Patents are not issued from the moment a registrant seeks to register the patent, i.e. from the moment of filing. Rather, there is a very long, expensive, and often taxing period of time between the initial filing of a patent application and the United States Patent and Trademark Office (USPTO) decision to issue the patent in question. While the law takes it time in deciding the merits of the patent application, business must of course continue, and many companies endeavor to leverage the patent application they have already filed through the use of the words “patent pending.”

That said, “patent pending” does not denote patent rights. Rather, it denotes the possibility that the patent may be granted sometime in the future, thus potentially having a deterrent effect on competitors. For example, if a patent is pending on a new type of nuclear reactor, other companies may not want to go out and make huge capital investments in a technology they might later be prevented from utilizing. In other words, the two words “patent pending” alone may tip the risk-reward scale and deter competition from entering the market. Of course, the patent registrant can simply wait to enforce the patent once it has been acquired and avoid the trouble of placing “patent pending” on its wares. Additionally, while the use of “patent pending” might save the registrant some litigation costs further down the road, patent holders often allow the infringement to continue so that they can collect ever-higher damages from the infringer provided notice of the patent is later provided. Ultimately, the business will have to come to a conclusion as to the most beneficial route to take given the market in which the business operates, the amount of potential competitors, and any other relevant factors.

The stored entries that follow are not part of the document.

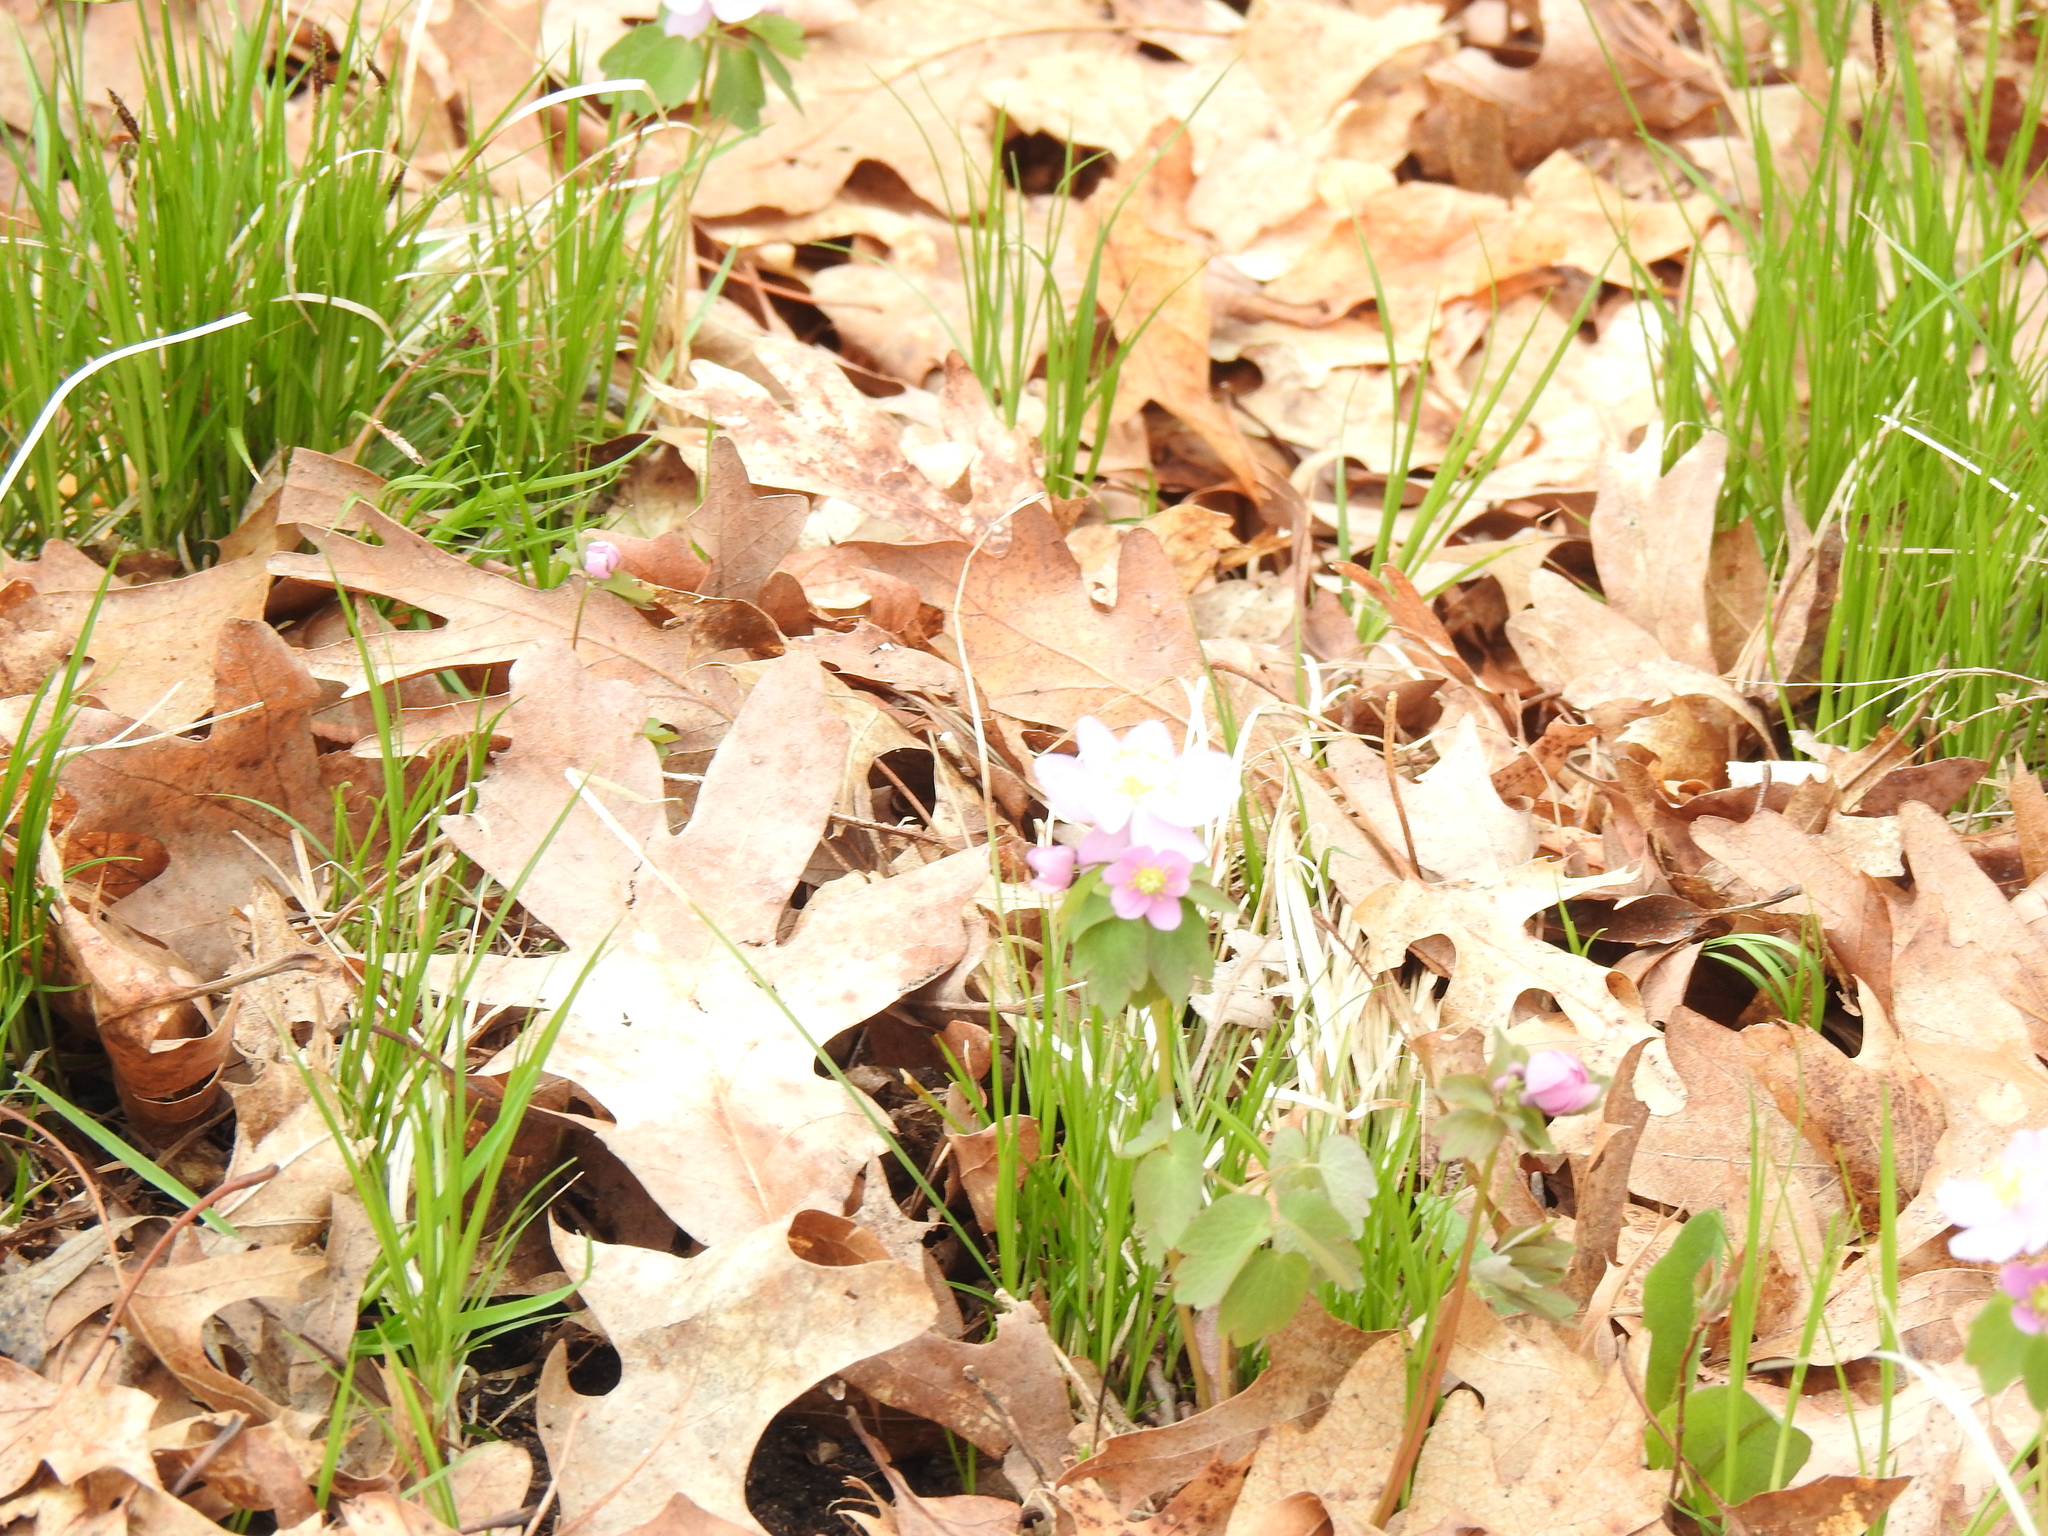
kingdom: Plantae
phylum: Tracheophyta
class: Magnoliopsida
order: Ranunculales
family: Ranunculaceae
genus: Thalictrum
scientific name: Thalictrum thalictroides
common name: Rue-anemone
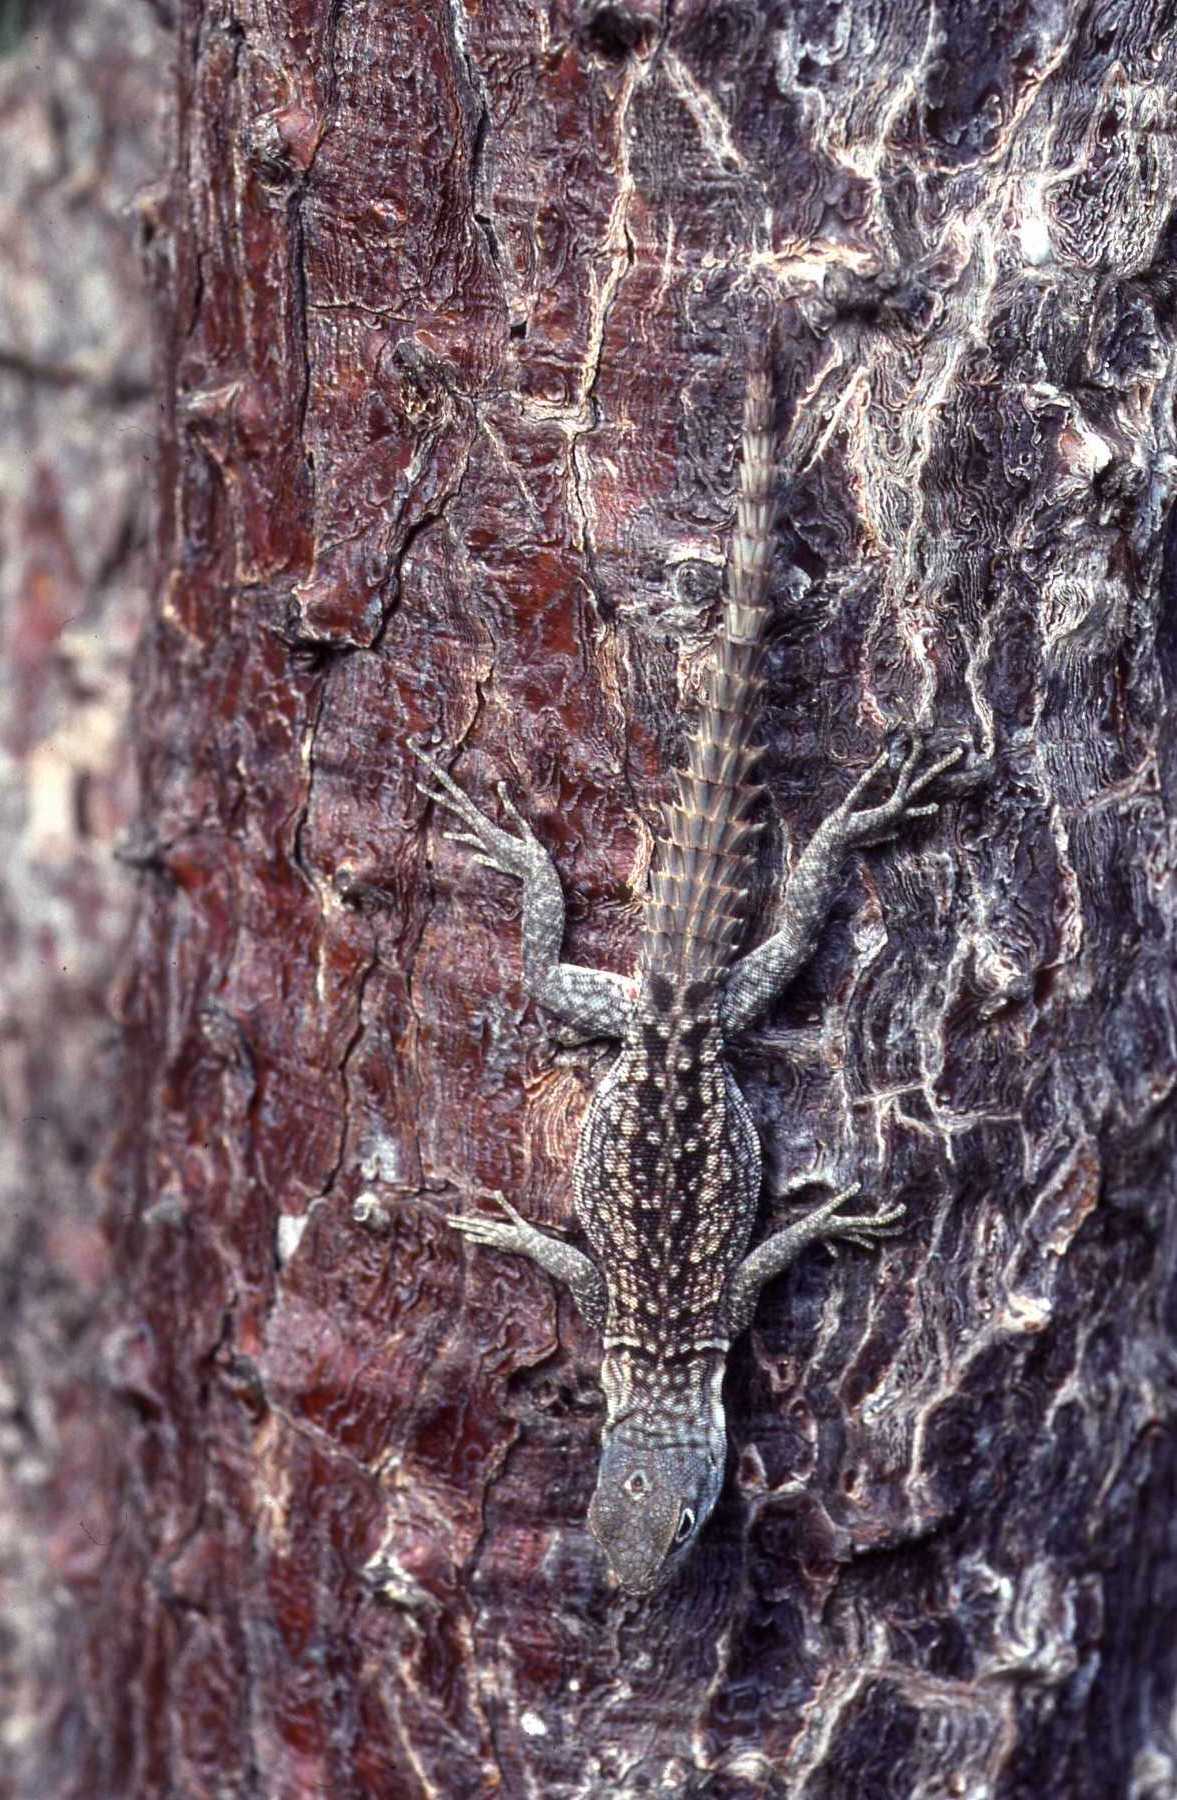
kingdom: Animalia
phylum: Chordata
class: Squamata
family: Opluridae
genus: Oplurus
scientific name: Oplurus cyclurus
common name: Merrem's madagascar swift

It is important to note that “patent pending” does not necessarily mean that a patent has not issued by the time that product reaches consumers. Patents can be issued in the interim following the decision to use “patent pending” on a particular invention. This is in line with the legal status quo regarding notice of a patent, i.e. that the decision to give notice to the general public of a patent on a particular good is discretionary and entirely in the hands of the holder of the patent. It should also be kept in mind by would-be infringers that a patent claimed to be pending does not necessarily mean that the patent would actually cover the invention. A company seeking to keep competitors out of their market could conceivably use the “patent pending” designation improperly, or at least questionably, such that it might be useful to have a patent attorney research the issue if it arises.

Ultimately, a “patent pending” designation puts would-be infringers on notice of a patent that may issue in the future, and is often viewed as the wisest business approach when it comes to securing a share of an emerging market.